Should You Store Coffee in the Freezer?
I always wince when I see coffee stored like this picture - a paper bag in the door of a freezer. That is pretty much the fastest way to ruin good coffee! But it isn't true that you should never put coffee there either. You just have to do it the right way.
There is almost no question I get asked more often than "should I put my coffee in the freezer?" And it's a hard answer because the truth is that with PERFECT storage and thawing, using the freezer is a great way to extend the shelf-life of your coffee. But the key word there is perfect - most consumers don't freeze their beans properly which causes them to taste worse than if they were just stored in the pantry.

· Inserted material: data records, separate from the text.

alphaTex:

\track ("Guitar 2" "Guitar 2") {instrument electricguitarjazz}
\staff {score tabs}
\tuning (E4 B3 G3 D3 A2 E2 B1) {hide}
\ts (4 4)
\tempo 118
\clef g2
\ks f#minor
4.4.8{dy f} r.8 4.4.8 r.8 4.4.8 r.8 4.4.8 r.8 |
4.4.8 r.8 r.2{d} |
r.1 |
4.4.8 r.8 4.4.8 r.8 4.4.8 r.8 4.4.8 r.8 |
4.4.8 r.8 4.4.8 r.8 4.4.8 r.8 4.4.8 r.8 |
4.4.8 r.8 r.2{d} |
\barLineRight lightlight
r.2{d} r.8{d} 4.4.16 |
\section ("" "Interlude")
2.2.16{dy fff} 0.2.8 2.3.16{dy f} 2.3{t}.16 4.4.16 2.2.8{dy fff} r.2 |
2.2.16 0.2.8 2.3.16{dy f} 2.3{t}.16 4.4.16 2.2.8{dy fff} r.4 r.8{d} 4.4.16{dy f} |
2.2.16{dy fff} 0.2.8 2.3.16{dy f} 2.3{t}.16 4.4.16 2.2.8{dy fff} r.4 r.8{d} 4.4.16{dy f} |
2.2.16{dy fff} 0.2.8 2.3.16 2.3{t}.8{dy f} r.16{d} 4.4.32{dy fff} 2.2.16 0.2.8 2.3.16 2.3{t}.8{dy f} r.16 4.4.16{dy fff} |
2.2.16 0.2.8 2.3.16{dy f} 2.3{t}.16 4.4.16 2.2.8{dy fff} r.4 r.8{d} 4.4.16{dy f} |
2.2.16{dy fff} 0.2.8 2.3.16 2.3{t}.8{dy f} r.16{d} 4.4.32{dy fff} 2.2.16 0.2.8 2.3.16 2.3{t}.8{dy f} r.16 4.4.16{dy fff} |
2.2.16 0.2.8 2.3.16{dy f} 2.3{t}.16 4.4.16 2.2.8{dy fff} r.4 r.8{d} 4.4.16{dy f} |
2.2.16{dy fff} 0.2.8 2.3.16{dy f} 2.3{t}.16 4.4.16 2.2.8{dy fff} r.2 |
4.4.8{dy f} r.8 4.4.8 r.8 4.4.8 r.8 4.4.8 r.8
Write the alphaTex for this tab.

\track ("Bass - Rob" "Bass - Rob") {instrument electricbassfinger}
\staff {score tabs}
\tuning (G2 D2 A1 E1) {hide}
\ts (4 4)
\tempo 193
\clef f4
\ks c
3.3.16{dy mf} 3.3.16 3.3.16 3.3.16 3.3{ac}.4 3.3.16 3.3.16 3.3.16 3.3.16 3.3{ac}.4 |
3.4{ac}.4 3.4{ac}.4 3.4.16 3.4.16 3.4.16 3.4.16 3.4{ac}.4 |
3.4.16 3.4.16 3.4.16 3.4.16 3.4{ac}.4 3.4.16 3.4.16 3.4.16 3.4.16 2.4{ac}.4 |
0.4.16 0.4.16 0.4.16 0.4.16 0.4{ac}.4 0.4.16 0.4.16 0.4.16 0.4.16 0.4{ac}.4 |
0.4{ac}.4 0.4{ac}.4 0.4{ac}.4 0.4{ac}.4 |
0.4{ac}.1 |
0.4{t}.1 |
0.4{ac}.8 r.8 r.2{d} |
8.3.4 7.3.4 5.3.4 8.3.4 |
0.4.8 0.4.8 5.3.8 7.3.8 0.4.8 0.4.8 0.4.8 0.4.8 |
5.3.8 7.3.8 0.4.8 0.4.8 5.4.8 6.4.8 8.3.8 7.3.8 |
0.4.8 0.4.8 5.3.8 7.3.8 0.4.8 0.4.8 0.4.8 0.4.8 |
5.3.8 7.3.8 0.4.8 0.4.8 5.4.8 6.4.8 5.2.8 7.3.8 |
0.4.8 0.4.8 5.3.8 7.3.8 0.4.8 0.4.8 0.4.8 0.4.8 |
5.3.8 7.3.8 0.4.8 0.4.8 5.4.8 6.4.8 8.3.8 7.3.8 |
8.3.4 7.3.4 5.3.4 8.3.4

The purpose of freezing coffee is to limit the coffee's rate of oxidation. Oxidation is what makes your coffee taste stale. But worse than regular oxidation is moisture, odors and tastes from your freezer. Coffee beans are hygroscopic (fancy word for something that absorbs moisture) and storing your coffee in a non-air tight container in the freezer will cause moisture, smells and tastes to get into your coffee. It really ruins it.
So, if you really need to extend the shelf-life of your coffee using the freezer, here's how best to do it.
- Step 1: take a week's worth of FRESH whole bean coffee. Put it in an airtight container (the vacuum sealed canisters work great, but a mason jar is also a good choice) and put it in the back of the freezer. Anywhere near the door is likely to freeze and thaw more often causing condensation on the beans, and therefore freezer burn.
- Step 2: A day or so before you are ready to drink your coffee, take the whole container out of the freezer and BEFORE OPENING IT bring it up to room temperature. This is one of the most important steps because if you open your container while the beans are still cold, condensation from the air will form on your beans.
- Step 3: Enjoy your super fresh, and great tasting coffee!
Most experts agree you can store your coffee this way for a couple of months and still lock in the flavor from the roast. But remember, once you've frozen and thawed a batch of beans, you cannot refreeze - you have to commit to using it all up. This is why it is important to freeze only a week's worth of coffee in each batch!
So now that you know there is nothing wrong in principle with freezing your coffee, make sure to do it right. If you're reading this and feeling skeptical about freezing your coffee, set up your own experiment! This blind taste test done by Home Barista is great and has easily replicable methodology.